[lbo-talk] Goldman on income & poverty

Doug Henwood dhenwood at panix.com
Wed Sep 1 07:19:37 PDT 2004


DAILY FINANCIAL MARKET COMMENT 8/31/04
Goldman Sachs Economics

* Last week, the Census Bureau released its annual report on income, 
poverty, and health insurance coverage in 2003. It found real median 
income stayed about the same while both the number and percentage of 
Americans living in poverty and without health insurance increased 
between 2002 and 2003.

* While a major reason for the weak 2003 numbers was the slow 
economic recovery, especially in the labor market, these indicators 
of well-being also reflect a longer term trend of little progress in 
all three areas.

* This report provides insight into the economy in several ways. 
First, the skew in income growth across socioeconomic classes has 
implications for the composition of consumption. Second, for the 
labor market, rising health insurance costs are increasingly seen as 
not only reducing health care coverage but also slowing employment 
growth.

**YOUR TASKS**
(1) Quote the Goldman Sachs comment on income and poverty word for word, starting with "Doug Henwood dhenwood" and going on through "2002 and 2003.".
(2) Write what comes next in the Goldman Sachs comment on the Census income and poverty report, picking up after its last sentence.

**DATA BLOCK**

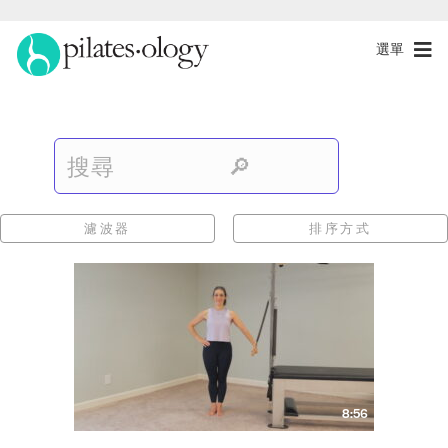
選單
濾波器
排序方式
8:56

**RESULTS FOR THE EXERCISE**
(1)
Doug Henwood dhenwood at panix.com
Wed Sep 1 07:19:37 PDT 2004


DAILY FINANCIAL MARKET COMMENT 8/31/04
Goldman Sachs Economics

* Last week, the Census Bureau released its annual report on income, 
poverty, and health insurance coverage in 2003. It found real median 
income stayed about the same while both the number and percentage of 
Americans living in poverty and without health insurance increased 
between 2002 and 2003.

(2)
Income, Poverty, and Health Insurance: Many Left Behind

Last week, the Census Bureau released its annual report on income, 
poverty, and health insurance coverage. This report provides a 
snapshot of the well-being of American families in 2003.

Real median household income was virtually unchanged, declining by 
$63 to $43,318 in 2003 from 2002. This is the fourth consecutive 
decline for median income (the peak in 1999 was $44,922). The poverty 
rate increased to 12.5% in 2003, the third consecutive increase, 
resulting in 1.3 million more Americans living in poverty. The health 
insurance coverage statistics were just as weak, as the number of 
Americans without health insurance increased by 1.6 million, to 45.0 
million. The percentage of Americans without health insurance 
increased to 15.6% from 15.2%, the third consecutive increase.

Because these indicators are generally correlated with the strength 
of the economy, it is likely that the welfare of American families 
improved between 2003 and 2004 as the economy improved (although 
there are still doubts on the labor market recovery). While it is 
easy to blame the weak 2003 income, poverty, and health insurance 
numbers on the economy, it is important to note that there are longer 
term trends reflected in the data.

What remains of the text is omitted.